You can also create a "shallow" copy, which gives a new "view" but doesn't copy data over.  Useful if you are short on memory.

In [45]:
d = a[:]

In [46]:
d.shape = (6)

In [47]:
d

array([0, 1, 2, 3, 4, 5])

Now if we modify d, we also modify a

In [48]:
d[2] = -1

In [49]:
a

array([[ 0,  1, -1],
       [ 3,  4,  5]])

## Stacking arrays

In [50]:
a =  np.arange(6).reshape(2,3)

In [51]:
np.vstack((a,a))

array([[0, 1, 2],
       [3, 4, 5],
       [0, 1, 2],
       [3, 4, 5]])

In [52]:
np.hstack((a,a))

array([[0, 1, 2, 0, 1, 2],
       [3, 4, 5, 3, 4, 5]])

## Boolean and `where` operations

In [53]:
a =  np.arange(6).reshape(2,3)

Let's set all values above 3 to zero.

In [54]:
a > 3

array([[False, False, False],
       [False,  True,  True]], dtype=bool)

In [55]:
a[a > 3] = 0

In [56]:
a

array([[0, 1, 2],
       [3, 0, 0]])

Success.  Now get a shorter array that matches some condition:

In [57]:
a =  np.random.random((2,3))

In [58]:
a

array([[ 0.82188953,  0.60211425,  0.73756468],
       [ 0.10959709,  0.4841543 ,  0.71186541]])

In [59]:
np.where(a > .5)

(array([0, 0, 0, 1]), array([0, 1, 2, 2]))

In [67]:
a[np.where((a > .5) & (a < .9))]


array([ 0.82188953,  0.60211425,  0.73756468,  0.71186541])

## Speed

In [68]:
a = np.random.random(1000)

Let's use the builtin `sum` command

In [69]:
%timeit np.sum(a)

The slowest run took 19.19 times longer than the fastest.
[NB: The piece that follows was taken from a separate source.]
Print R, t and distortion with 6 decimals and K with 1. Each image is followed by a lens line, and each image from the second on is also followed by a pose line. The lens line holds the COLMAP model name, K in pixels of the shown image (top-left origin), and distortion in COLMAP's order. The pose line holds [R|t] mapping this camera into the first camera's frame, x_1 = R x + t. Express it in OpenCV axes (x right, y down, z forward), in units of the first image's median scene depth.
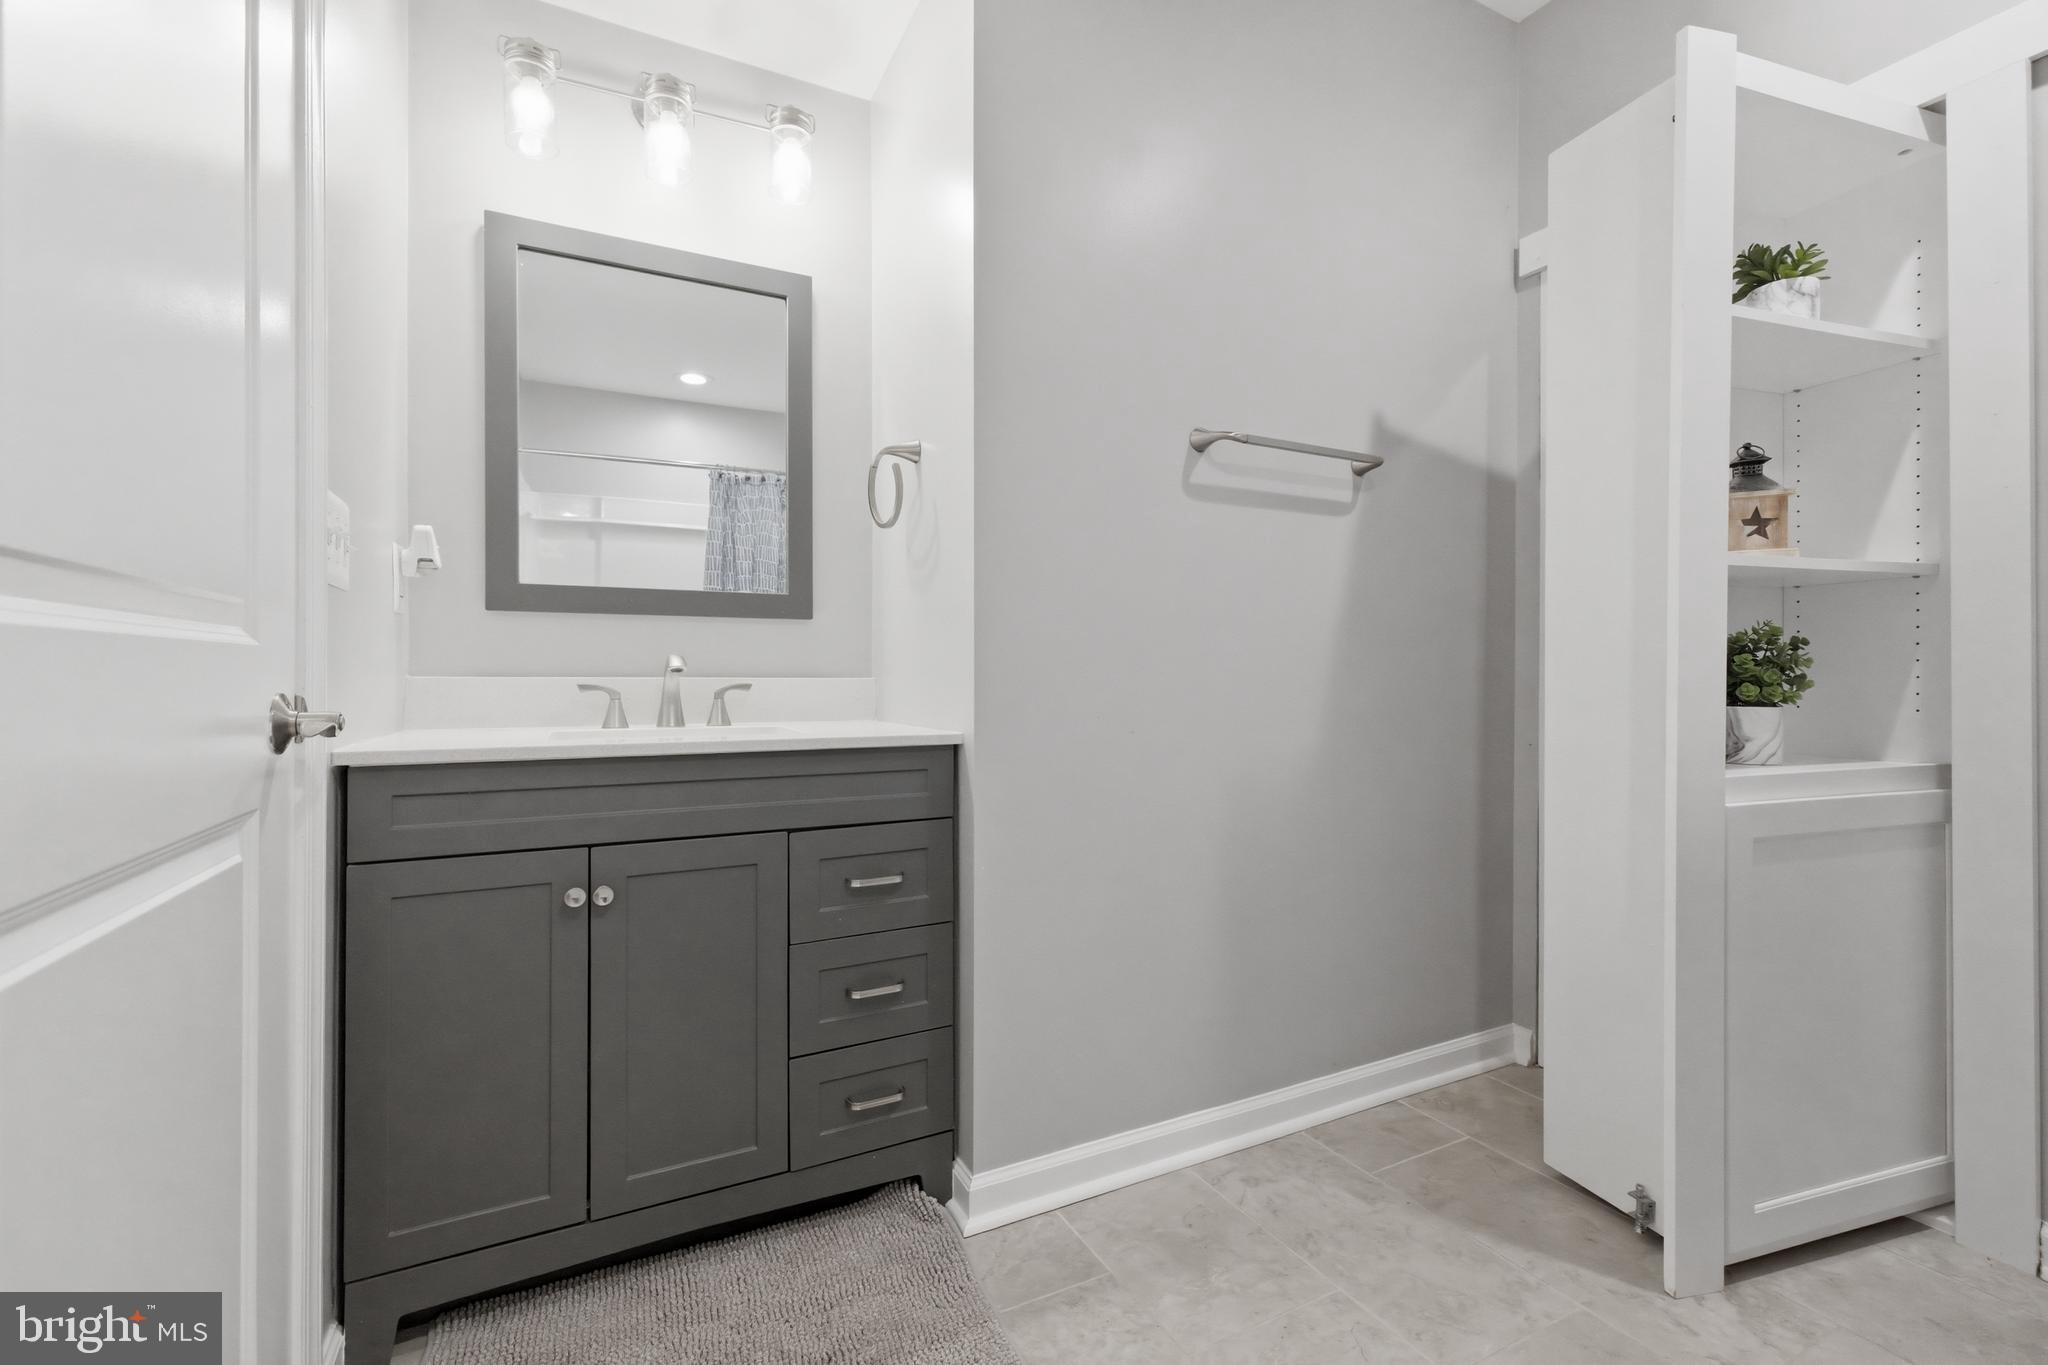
lens RADIAL K [[875.9, 0, 1031.1], [0, 875.9, 674.8], [0, 0, 1]] dist [0.003646, -0.000346]
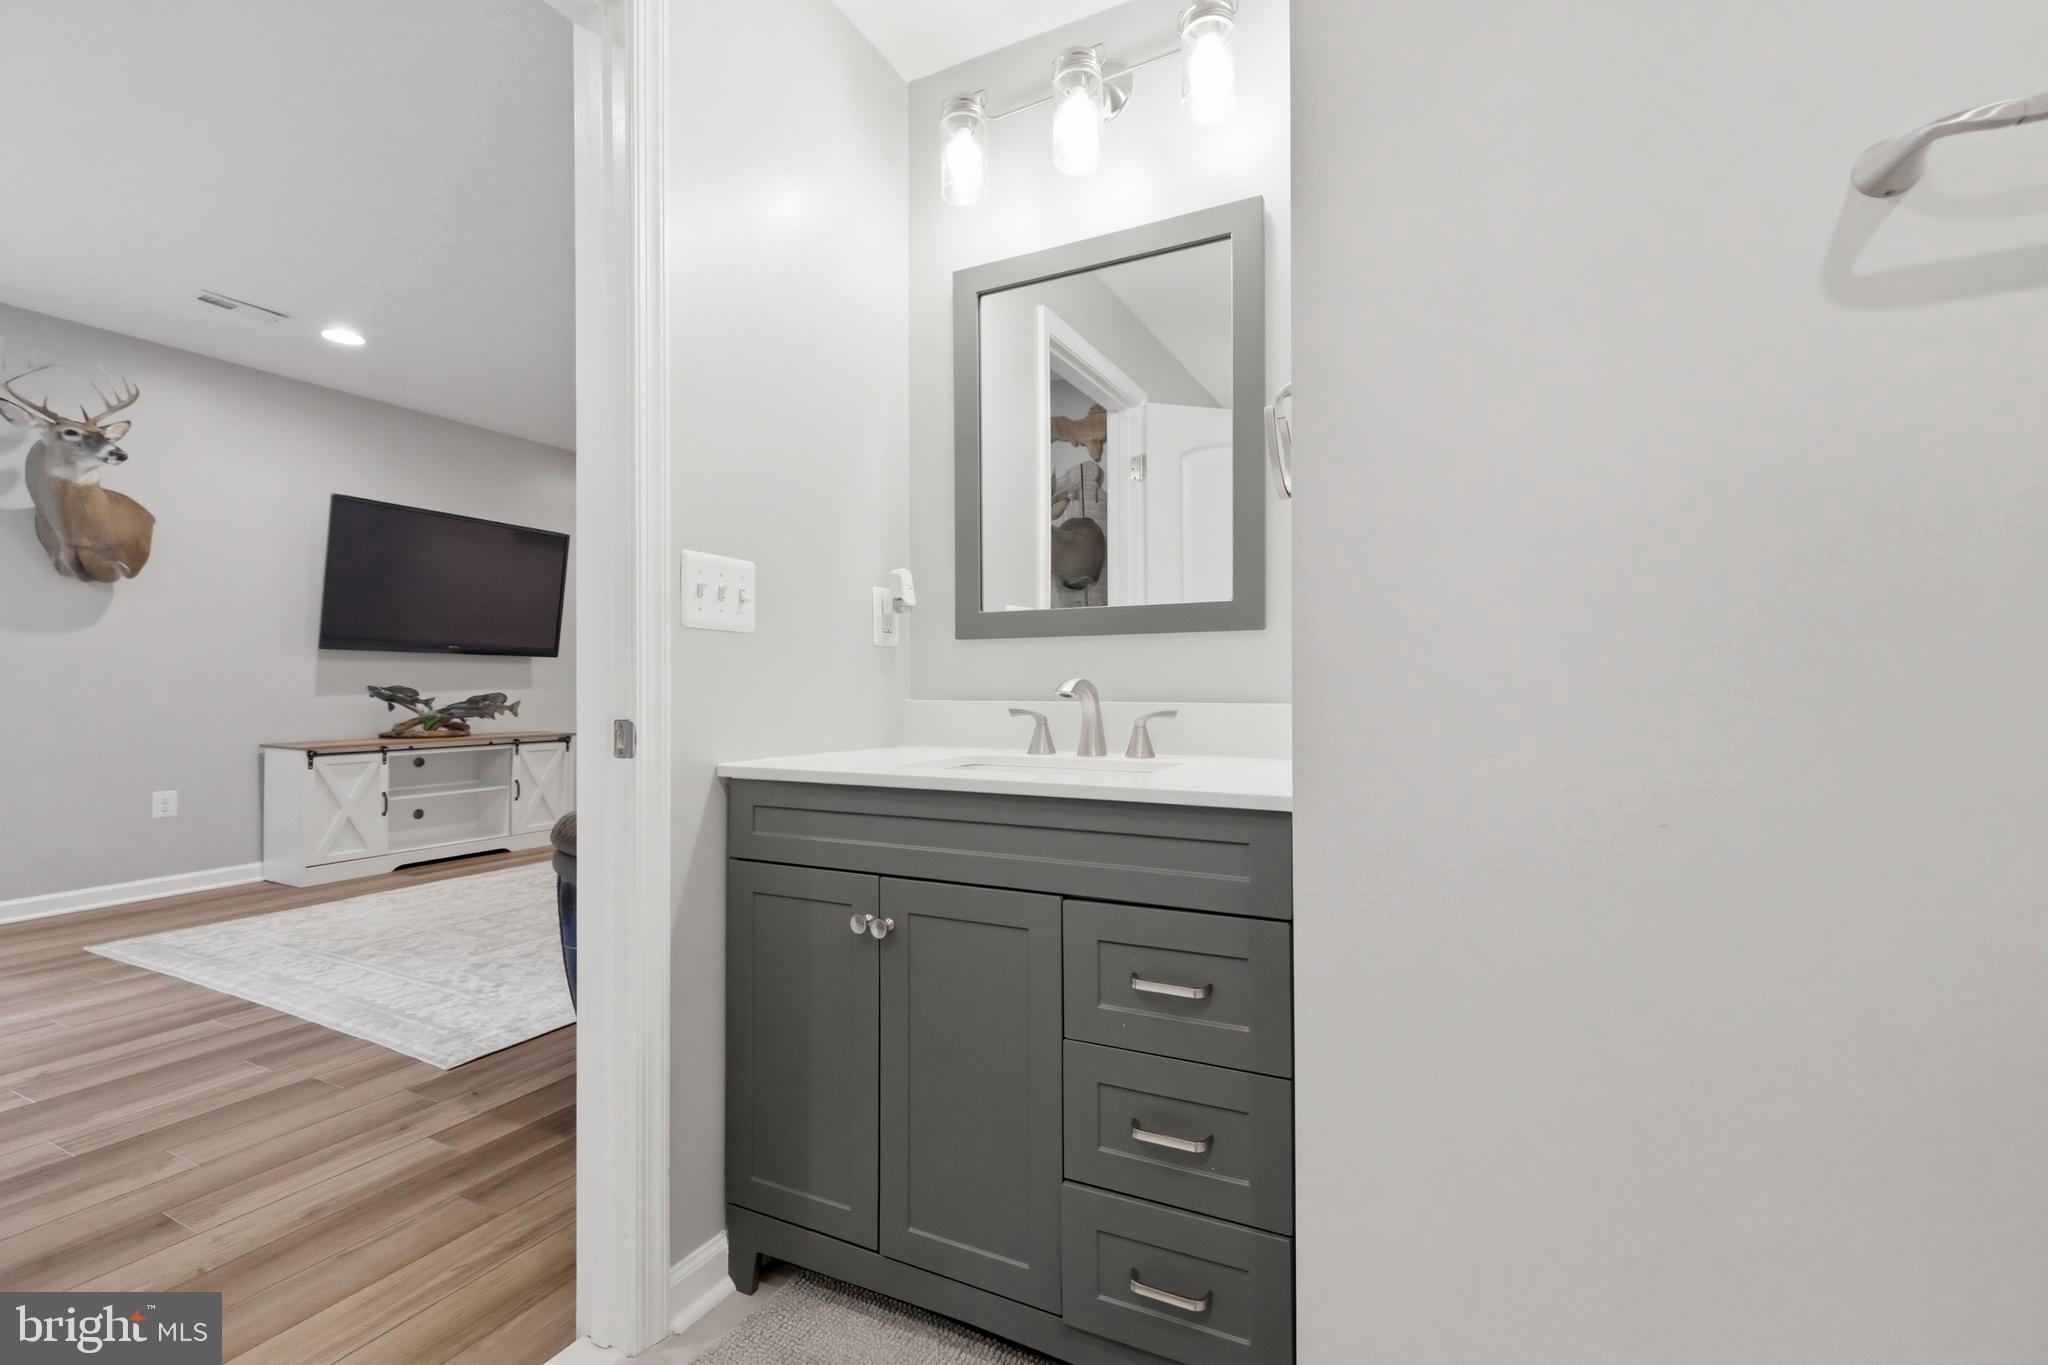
lens RADIAL K [[875.9, 0, 1028.9], [0, 875.9, 688.4], [0, 0, 1]] dist [0.003646, -0.000346]
pose [[0.598812, -0.002090, -0.800887, 0.298100], [0.002882, 0.999996, -0.000454, -0.011657], [0.800884, -0.002036, 0.598816, 0.414454]]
This could mean that an intermediate result is being cached 
100000 loops, best of 3: 6.98 µs per loop


In [70]:
def mysum(input):
    output = 0.
    for i in range(len(input)):
        output += input[i]
    return output

In [71]:
%timeit mysum(a)


1000 loops, best of 3: 246 µs per loop


**Lesson: avoid for loops over arrays of numbers as much as possible** 
Do operations with the entire array at once whenever you can.